• [Dataset entries]
-=-=-
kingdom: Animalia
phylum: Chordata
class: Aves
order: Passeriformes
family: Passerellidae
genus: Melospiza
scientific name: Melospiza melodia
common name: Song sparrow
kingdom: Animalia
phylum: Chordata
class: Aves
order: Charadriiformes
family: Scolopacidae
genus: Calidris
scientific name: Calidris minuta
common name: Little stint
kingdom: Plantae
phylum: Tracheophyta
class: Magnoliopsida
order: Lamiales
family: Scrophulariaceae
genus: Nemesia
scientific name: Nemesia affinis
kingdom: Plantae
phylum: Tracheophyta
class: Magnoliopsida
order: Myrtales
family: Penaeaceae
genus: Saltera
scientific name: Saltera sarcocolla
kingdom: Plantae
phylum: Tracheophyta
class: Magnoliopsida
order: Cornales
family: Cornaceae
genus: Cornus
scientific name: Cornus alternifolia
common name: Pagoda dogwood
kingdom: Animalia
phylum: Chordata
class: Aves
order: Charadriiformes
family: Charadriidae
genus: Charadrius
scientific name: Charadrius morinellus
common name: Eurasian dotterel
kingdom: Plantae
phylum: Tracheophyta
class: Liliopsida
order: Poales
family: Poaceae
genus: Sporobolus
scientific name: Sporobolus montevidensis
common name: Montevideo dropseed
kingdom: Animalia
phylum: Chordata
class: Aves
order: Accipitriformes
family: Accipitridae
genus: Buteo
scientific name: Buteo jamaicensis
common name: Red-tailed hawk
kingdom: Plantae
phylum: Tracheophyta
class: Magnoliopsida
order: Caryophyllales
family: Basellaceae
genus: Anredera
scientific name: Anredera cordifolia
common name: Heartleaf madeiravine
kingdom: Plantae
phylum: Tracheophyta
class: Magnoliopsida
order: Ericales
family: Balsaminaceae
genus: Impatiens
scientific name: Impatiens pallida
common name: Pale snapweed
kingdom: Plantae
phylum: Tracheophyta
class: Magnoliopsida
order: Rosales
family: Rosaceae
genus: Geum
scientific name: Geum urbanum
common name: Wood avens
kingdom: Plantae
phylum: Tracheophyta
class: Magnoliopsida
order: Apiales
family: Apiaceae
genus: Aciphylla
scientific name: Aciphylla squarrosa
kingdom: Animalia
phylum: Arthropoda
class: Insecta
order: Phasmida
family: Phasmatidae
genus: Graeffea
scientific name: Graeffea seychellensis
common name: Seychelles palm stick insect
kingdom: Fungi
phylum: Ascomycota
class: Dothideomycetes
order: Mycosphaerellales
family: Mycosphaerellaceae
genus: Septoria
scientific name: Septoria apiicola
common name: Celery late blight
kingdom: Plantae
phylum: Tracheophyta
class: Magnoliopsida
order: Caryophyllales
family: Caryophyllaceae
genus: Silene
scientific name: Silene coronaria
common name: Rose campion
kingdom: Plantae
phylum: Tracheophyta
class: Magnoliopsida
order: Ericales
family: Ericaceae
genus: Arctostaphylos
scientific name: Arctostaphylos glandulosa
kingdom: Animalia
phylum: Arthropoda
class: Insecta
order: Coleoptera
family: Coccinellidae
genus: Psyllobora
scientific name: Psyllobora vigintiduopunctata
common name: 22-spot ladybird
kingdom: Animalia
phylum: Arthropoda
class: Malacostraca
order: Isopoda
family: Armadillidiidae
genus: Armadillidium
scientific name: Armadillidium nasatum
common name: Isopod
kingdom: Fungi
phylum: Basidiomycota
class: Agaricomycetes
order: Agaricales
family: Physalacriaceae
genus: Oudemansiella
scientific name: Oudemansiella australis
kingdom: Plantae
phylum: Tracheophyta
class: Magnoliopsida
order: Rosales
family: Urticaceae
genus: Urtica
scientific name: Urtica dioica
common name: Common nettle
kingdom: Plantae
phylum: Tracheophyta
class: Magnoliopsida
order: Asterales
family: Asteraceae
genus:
-=-=-
• [Short task] Reproduce all of the lines above, without changes.

• [The result]
kingdom: Animalia
phylum: Chordata
class: Aves
order: Passeriformes
family: Passerellidae
genus: Melospiza
scientific name: Melospiza melodia
common name: Song sparrow
kingdom: Animalia
phylum: Chordata
class: Aves
order: Charadriiformes
family: Scolopacidae
genus: Calidris
scientific name: Calidris minuta
common name: Little stint
kingdom: Plantae
phylum: Tracheophyta
class: Magnoliopsida
order: Lamiales
family: Scrophulariaceae
genus: Nemesia
scientific name: Nemesia affinis
kingdom: Plantae
phylum: Tracheophyta
class: Magnoliopsida
order: Myrtales
family: Penaeaceae
genus: Saltera
scientific name: Saltera sarcocolla
kingdom: Plantae
phylum: Tracheophyta
class: Magnoliopsida
order: Cornales
family: Cornaceae
genus: Cornus
scientific name: Cornus alternifolia
common name: Pagoda dogwood
kingdom: Animalia
phylum: Chordata
class: Aves
order: Charadriiformes
family: Charadriidae
genus: Charadrius
scientific name: Charadrius morinellus
common name: Eurasian dotterel
kingdom: Plantae
phylum: Tracheophyta
class: Liliopsida
order: Poales
family: Poaceae
genus: Sporobolus
scientific name: Sporobolus montevidensis
common name: Montevideo dropseed
kingdom: Animalia
phylum: Chordata
class: Aves
order: Accipitriformes
family: Accipitridae
genus: Buteo
scientific name: Buteo jamaicensis
common name: Red-tailed hawk
kingdom: Plantae
phylum: Tracheophyta
class: Magnoliopsida
order: Caryophyllales
family: Basellaceae
genus: Anredera
scientific name: Anredera cordifolia
common name: Heartleaf madeiravine
kingdom: Plantae
phylum: Tracheophyta
class: Magnoliopsida
order: Ericales
family: Balsaminaceae
genus: Impatiens
scientific name: Impatiens pallida
common name: Pale snapweed
kingdom: Plantae
phylum: Tracheophyta
class: Magnoliopsida
order: Rosales
family: Rosaceae
genus: Geum
scientific name: Geum urbanum
common name: Wood avens
kingdom: Plantae
phylum: Tracheophyta
class: Magnoliopsida
order: Apiales
family: Apiaceae
genus: Aciphylla
scientific name: Aciphylla squarrosa
kingdom: Animalia
phylum: Arthropoda
class: Insecta
order: Phasmida
family: Phasmatidae
genus: Graeffea
scientific name: Graeffea seychellensis
common name: Seychelles palm stick insect
kingdom: Fungi
phylum: Ascomycota
class: Dothideomycetes
order: Mycosphaerellales
family: Mycosphaerellaceae
genus: Septoria
scientific name: Septoria apiicola
common name: Celery late blight
kingdom: Plantae
phylum: Tracheophyta
class: Magnoliopsida
order: Caryophyllales
family: Caryophyllaceae
genus: Silene
scientific name: Silene coronaria
common name: Rose campion
kingdom: Plantae
phylum: Tracheophyta
class: Magnoliopsida
order: Ericales
family: Ericaceae
genus: Arctostaphylos
scientific name: Arctostaphylos glandulosa
kingdom: Animalia
phylum: Arthropoda
class: Insecta
order: Coleoptera
family: Coccinellidae
genus: Psyllobora
scientific name: Psyllobora vigintiduopunctata
common name: 22-spot ladybird
kingdom: Animalia
phylum: Arthropoda
class: Malacostraca
order: Isopoda
family: Armadillidiidae
genus: Armadillidium
scientific name: Armadillidium nasatum
common name: Isopod
kingdom: Fungi
phylum: Basidiomycota
class: Agaricomycetes
order: Agaricales
family: Physalacriaceae
genus: Oudemansiella
scientific name: Oudemansiella australis
kingdom: Plantae
phylum: Tracheophyta
class: Magnoliopsida
order: Rosales
family: Urticaceae
genus: Urtica
scientific name: Urtica dioica
common name: Common nettle
kingdom: Plantae
phylum: Tracheophyta
class: Magnoliopsida
order: Asterales
family: Asteraceae
genus:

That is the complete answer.